The entire basis of DOT’s argument is its assertion that the landlocked, 1.3-acre tract was not being put to any use at the time of condemnation. This Court agrees with the trial court, however, that the record clearly demonstrates that Glen Lincoln’s land development plan was approved by the Township based upon its inclusion of the full 5.8 acres of land to be developed for construction of the 165-room hotel along with approved parking and other uses. The condemned tract was in “use” as open space by definition under the approved land development plan. The taking of the 1.3-acre tract necessarily and permanently altered that plan, so that operation of the hotel under the approved plan is no longer possible. In addition, the record here clearly shows proximity of the non-contiguous tracts and identity of the owners and users. See Powley.

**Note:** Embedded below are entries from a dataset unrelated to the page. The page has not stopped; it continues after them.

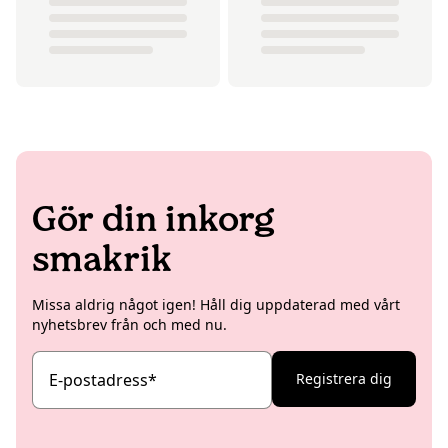
Gör din inkorg
smakrik
Missa aldrig något igen! Håll dig uppdaterad med vårt
nyhetsbrev från och med nu.
E-postadress
*
Registrera dig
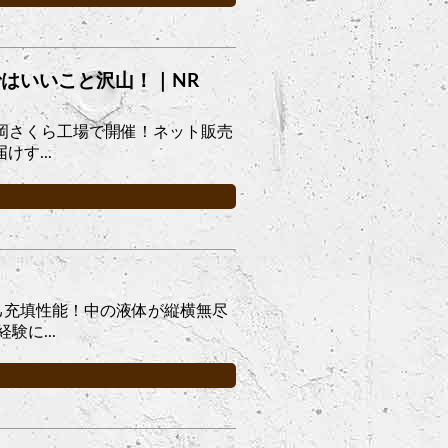
ではいいこと沢山！｜NR
長岡さくら工場で開催！ネット販売
す...
己充填性能！中の液体が縦横無尽
に...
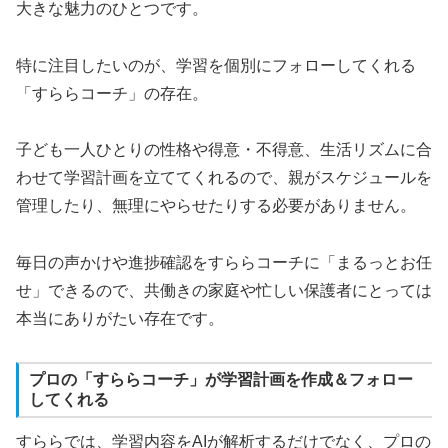
大きな魅力のひとつです。
特に注目したいのが、学習を個別にフォローしてくれる
「すららコーチ」の存在。
子ども一人ひとりの性格や得意・不得意、生活リズムに合
わせて学習計画を立ててくれるので、親がスケジュールを
管理したり、無理にやらせたりする必要がありません。
毎日の声かけや進捗確認をすららコーチに「まるっとお任
せ」できるので、共働きの家庭や忙しい保護者にとっては
本当にありがたい存在です。
プロの「すららコーチ」が学習計画を作成＆フォロー
してくれる
すららでは、学習内容をAIが解析するだけでなく、プロの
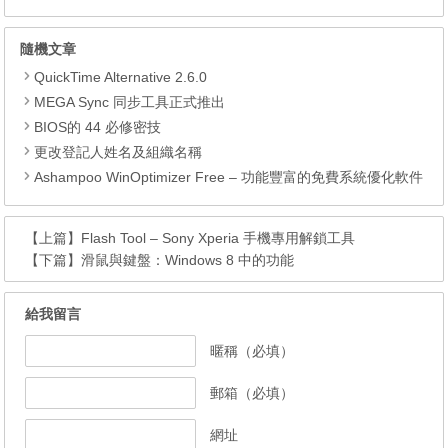
隨機文章
QuickTime Alternative 2.6.0
MEGA Sync 同步工具正式推出
BIOS的 44 必修密技
更改登記人姓名及組織名稱
Ashampoo WinOptimizer Free – 功能豐富的免費系統優化軟件
【上篇】
Flash Tool – Sony Xperia 手機專用解鎖工具
【下篇】
滑鼠與鍵盤：Windows 8 中的功能
給我留言
暱稱（必填）
郵箱（必填）
網址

Mr. Lehnkering admitted at deposition that the condemnation has not affected the day-to-day operation of the hotel. He asserted, however, that the loss of the 1.3 acres rendered the entire property nonconforming under the zoning ordinance and threatened an extension of fifty or more rooms that Glen Lincoln intended to build under an amendment to the ordinance, which was adopted before construction began and so permitted design of the existing structure to accommodate the extension. He stated that both factors would affect the selling price of the property. The trial court did not rely upon such considerations in reaching its conclusion. This Court concludes that such matters are relevant to the determination of damages but that the tidal court correctly held that the taking that occurred necessarily affected the entire property. The order of the trial court is affirmed.

ORDER

AND NOW, this 10th day of May, 1995, the order of the Court of Common Pleas of Chester County is affirmed.

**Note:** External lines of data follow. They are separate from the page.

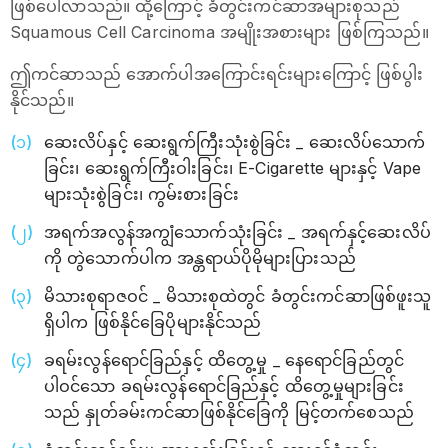
ဖြစ်ပေါ်လာသည်။ ထို့ကြောင့် ခံတွင်းကင်ဆာအများစုသည်
Squamous Cell Carcinoma အမျိုးအစားများ ဖြစ်ကြသည်။
ဤကင်ဆာသည် အောက်ပါအကြောင်းရင်းများကြောင့် ဖြစ်ပွါး
နိုင်သည်။
ဆေးလိပ်နှင့် ဆေးရွက်ကြီးသုံးစွဲခြင်း _ ဆေးလိပ်သောက်
ခြင်း၊ ဆေးရွက်ကြီးဝါးခြင်း၊ E-Cigarette များနှင့် Vape
များသုံးစွဲခြင်း၊ ကွမ်းစားခြင်း
အရက်အလွန်အကျွံသောက်သုံးခြင်း _ အရက်နှင့်ဆေးလိပ်
ကို တွဲသောက်ပါက အန္တရာယ်ပိုမိုများပြားသည်
မိသားစုရာဇဝင် _ မိသားစုထဲတွင် ခံတွင်းကင်ဆာဖြစ်ဖူးသူ
ရှိပါက ဖြစ်နိုင်ခြေပိုများနိုင်သည်
ခရမ်းလွန်ရောင်ခြည်နှင့် ထိတွေ့မှု _ နေရောင်ခြည်တွင်
ပါဝင်သော ခရမ်းလွန်ရောင်ခြည်နှင့် ထိတွေ့မှုများခြင်း
သည် နှုတ်ခမ်းကင်ဆာဖြစ်နိုင်ခြေကို မြင့်တက်စေသည်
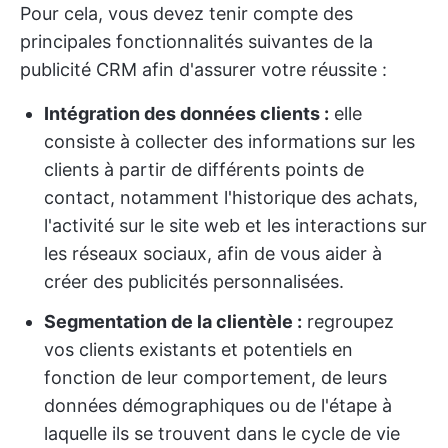
Pour cela, vous devez tenir compte des
principales fonctionnalités suivantes de la
publicité CRM afin d'assurer votre réussite :
Intégration des données clients :
elle
consiste à collecter des informations sur les
clients à partir de différents points de
contact, notamment l'historique des achats,
l'activité sur le site web et les interactions sur
les réseaux sociaux, afin de vous aider à
créer des publicités personnalisées.
Segmentation de la clientèle :
regroupez
vos clients existants et potentiels en
fonction de leur comportement, de leurs
données démographiques ou de l'étape à
laquelle ils se trouvent dans le cycle de vie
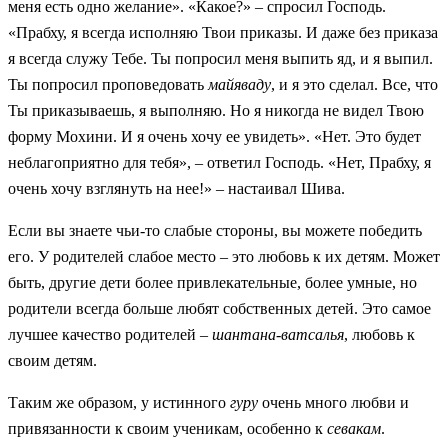
меня есть одно желание». «Какое?» – спросил Господь.
«Прабху, я всегда исполняю Твои приказы. И даже без приказа
я всегда служу Тебе. Ты попросил меня выпить яд, и я выпил.
Ты попросил проповедовать
майяваду
, и я это сделал. Все, что
Ты приказываешь, я выполняю. Но я никогда не видел Твою
форму Мохини. И я очень хочу ее увидеть». «Нет. Это будет
неблагоприятно для тебя», – ответил Господь. «Нет, Прабху, я
очень хочу взглянуть на нее!» – настаивал Шива.
Если вы знаете чьи-то слабые стороны, вы можете победить
его. У родителей слабое место – это любовь к их детям. Может
быть, другие дети более привлекательные, более умные, но
родители всегда больше любят собственных детей. Это самое
лучшее качество родителей –
шантана-ватсалья
, любовь к
своим детям.
Таким же образом, у истинного
гуру
очень много любви и
привязанности к своим ученикам, особенно к
севакам
.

. The scope of this Court's review in eminent domain cases is limited to determining whether the trial court abused its discretion or committed an error of law and whether the findings and conclusions are supported by sufficient evidence. Appeal of Waite, 163 Pa.Commonwealth Ct. 283, 641 A.2d 25, appeal denied, 539 Pa. 657, 651 A.2d 543 (1994).

. Although Section 605 of the Code was enacted in 1964, the Supreme Court in Sams noted that one commentator has pointed out that the section is merely a codification of existing case law. Sams, 431 Pa. at 243 n. 1, 244 A.2d at 780 n. 1.

.The factual assertions of DOT are consistent with the undisputed deposition testimony of Mr. Lehnkering. The Court notes, however, that these matters are not within the scope of the limited factual findings that may be derived from the opinion of the trial court.